Real life ideas

If you have a good idea of which investment choices might be right for you it’s now time to consider how to put these together to create a suitable investment strategy.

Different people need different strategies

Of course, the right choice of investment funds will depend on a range of factors, such as how long you have until retirement, your attitude to investment risk and what other investments you own.

Unfortunately J.P. Morgan Asset Management can only provide you with information to help you decide which funds maybe suitable for you. If you need any further help in deciding which funds are suitable, please contact a financial advisor.

Look at the following case studies (illustrations only, not intended to be recommendations) to see how three very different people might allocate their pension portfolio in line with their personal needs.
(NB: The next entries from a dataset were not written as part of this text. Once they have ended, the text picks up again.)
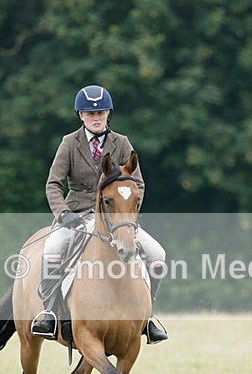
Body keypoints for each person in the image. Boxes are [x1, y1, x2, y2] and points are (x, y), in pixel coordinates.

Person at [31, 84, 168, 344]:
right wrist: (63, 214)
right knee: (51, 250)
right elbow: (53, 184)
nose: (96, 118)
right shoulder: (69, 144)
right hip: (76, 214)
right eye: (90, 114)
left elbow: (137, 184)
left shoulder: (122, 143)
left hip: (116, 218)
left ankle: (147, 316)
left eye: (101, 113)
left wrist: (127, 215)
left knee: (157, 255)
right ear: (80, 116)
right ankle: (49, 313)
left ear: (108, 114)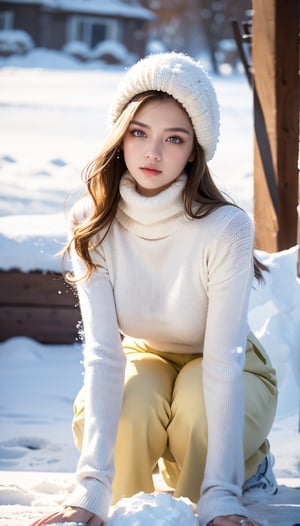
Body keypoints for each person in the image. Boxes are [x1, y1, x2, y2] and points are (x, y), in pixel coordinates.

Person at [31, 52, 278, 526]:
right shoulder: (92, 219)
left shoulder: (225, 227)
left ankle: (243, 470)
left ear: (194, 151)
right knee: (132, 409)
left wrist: (222, 496)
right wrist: (89, 492)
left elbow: (224, 361)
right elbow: (104, 354)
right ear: (120, 133)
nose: (153, 153)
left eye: (174, 139)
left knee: (197, 412)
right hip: (145, 354)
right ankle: (150, 487)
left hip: (227, 360)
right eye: (139, 132)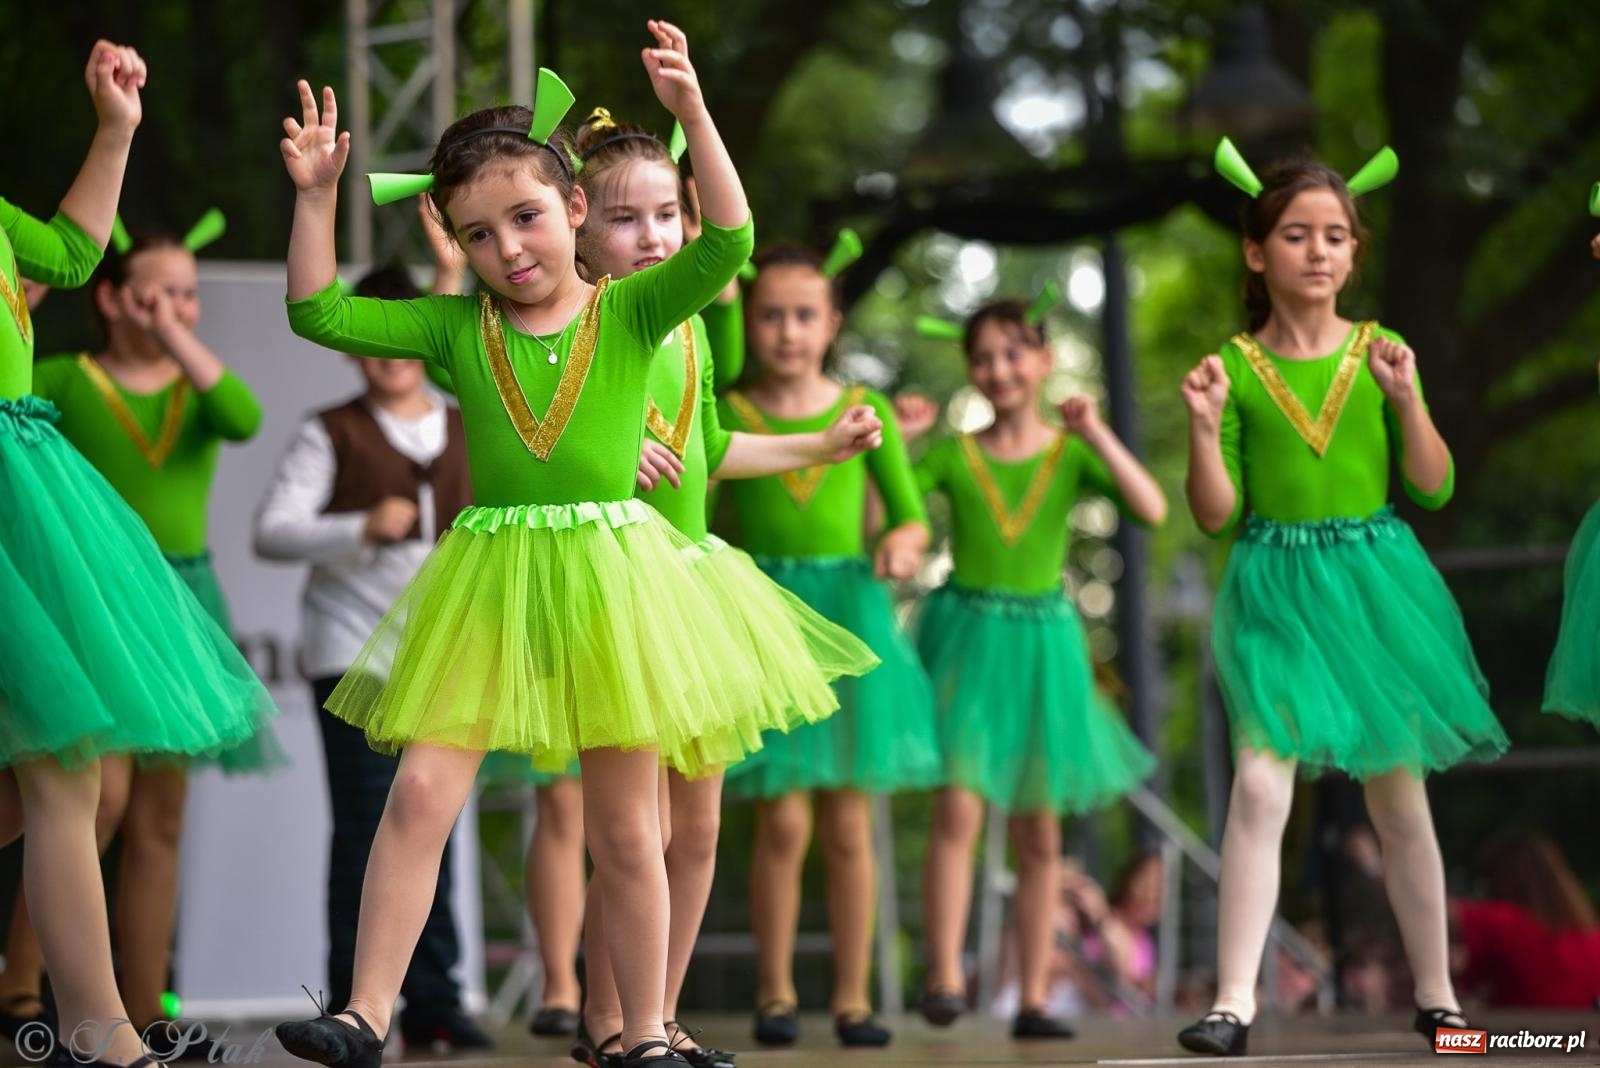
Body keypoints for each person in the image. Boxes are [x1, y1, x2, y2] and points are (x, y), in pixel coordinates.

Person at [269, 24, 868, 1067]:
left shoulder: (635, 312)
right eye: (481, 234)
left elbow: (727, 241)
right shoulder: (458, 331)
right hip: (490, 578)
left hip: (612, 580)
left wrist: (691, 114)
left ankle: (639, 1033)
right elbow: (317, 311)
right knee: (418, 793)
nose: (510, 249)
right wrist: (317, 198)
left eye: (528, 218)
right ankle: (366, 1013)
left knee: (628, 830)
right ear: (456, 245)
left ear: (573, 211)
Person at [564, 108, 882, 1068]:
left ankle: (658, 1016)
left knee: (696, 825)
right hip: (617, 588)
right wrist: (615, 457)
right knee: (638, 827)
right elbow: (545, 450)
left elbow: (709, 451)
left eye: (669, 216)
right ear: (578, 223)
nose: (655, 236)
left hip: (696, 595)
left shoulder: (695, 334)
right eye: (628, 219)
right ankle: (607, 1021)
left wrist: (819, 445)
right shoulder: (574, 331)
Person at [1175, 139, 1507, 1057]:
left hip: (1372, 589)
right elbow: (1214, 515)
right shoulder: (1232, 369)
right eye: (1295, 234)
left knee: (1400, 801)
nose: (1318, 251)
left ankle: (1439, 1001)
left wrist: (1407, 405)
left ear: (1354, 253)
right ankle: (1233, 1000)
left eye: (1335, 236)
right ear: (1256, 252)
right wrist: (1203, 429)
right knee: (1258, 785)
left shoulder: (1382, 355)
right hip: (1273, 592)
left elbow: (1432, 486)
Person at [0, 40, 275, 1068]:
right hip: (34, 520)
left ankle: (101, 1027)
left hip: (47, 520)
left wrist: (115, 127)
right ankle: (75, 1016)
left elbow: (68, 254)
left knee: (74, 777)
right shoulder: (77, 374)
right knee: (67, 780)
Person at [904, 295, 1161, 1040]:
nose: (1000, 368)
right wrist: (904, 442)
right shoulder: (955, 454)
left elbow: (1147, 507)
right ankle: (945, 973)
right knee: (960, 806)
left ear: (1045, 361)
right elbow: (889, 520)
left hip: (1045, 647)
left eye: (1016, 352)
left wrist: (1096, 431)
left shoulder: (1071, 449)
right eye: (983, 356)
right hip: (970, 638)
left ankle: (1032, 997)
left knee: (1040, 832)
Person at [253, 257, 492, 1053]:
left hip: (448, 651)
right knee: (365, 828)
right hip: (352, 651)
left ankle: (436, 1001)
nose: (389, 351)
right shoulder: (330, 430)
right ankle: (354, 1007)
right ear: (354, 344)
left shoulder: (470, 421)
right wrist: (357, 527)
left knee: (436, 823)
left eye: (404, 330)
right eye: (372, 333)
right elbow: (272, 529)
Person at [717, 240, 941, 1049]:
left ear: (832, 323)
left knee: (850, 824)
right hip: (763, 617)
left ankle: (854, 997)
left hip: (848, 618)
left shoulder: (860, 406)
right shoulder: (727, 412)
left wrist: (906, 546)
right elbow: (694, 509)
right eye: (770, 314)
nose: (786, 331)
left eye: (803, 315)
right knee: (779, 823)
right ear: (748, 317)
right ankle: (774, 993)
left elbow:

Planning in your 20s and 30s

Alice

Alicia – young, and wanting to have fun.

Profile

Alicia is 28, single and has just joined her pension scheme. She is keen to maximise the growth potential of her pension – and is willing to take quite a high level of investment risk for the time being. She intends to retire at 65.

Investment strategy

With 37 years before she retires, Alicia should have plenty of time to overcome short-term falls in The stock market. In addition to a core ‘medium-risk’ holding in UK equity funds, Alicia could look at more specialist choices such as overseas equity, emerging markets and smaller company funds to boost her growth potential. But she must be comfortable with the fact that these funds could be volatile and also fall in value. She should also be sure to reduce the amount of risk she is taking as retirement gets nearer.

Planning in your 40s

David

David – Married with children

Profile

David is 46, married and his wife stays at home to look after their three children. David has already built up other pension benefits with his previous employer. He now wants a pension strategy with good growth potential – but he doesn’t want to experience too much volatility

Investment strategy

With almost 20 years to go before retirement, David can afford to take some investment risk with his pension strategy. As well as a core exposure to UK equities, he could include a small amount of exposure to higher-risk choices such as overseas equity or smaller companies to boost his growth potential. To provide the stability he wants, David could invest in bond funds –both government bonds and corporate bonds. As retirement gets closer, David should aim to reduce the level of risk he is taking – especially as his wife may be relying on his pension as well.

Planning in your 50s and 60s

Howard

Howard – Approaching retirement

Profile

Howard is 58 and intends to retire at 65 – although he would like the option of retiring earlier. He has built up a sizeable pension and wants to take very little risk so that the value of his pension fund can’t be hit by any 11th hour falls in The stock market.

Investment strategy

With seven years or less to go before he wants to retire, Howard can’t afford to take much risk at all with his current pension. He should therefore focus on lower-risk investments such as cash funds and bond funds. When he has five years or less before retirement, he may wish to move more of his portfolio into cash funds to protect against falls in bonds.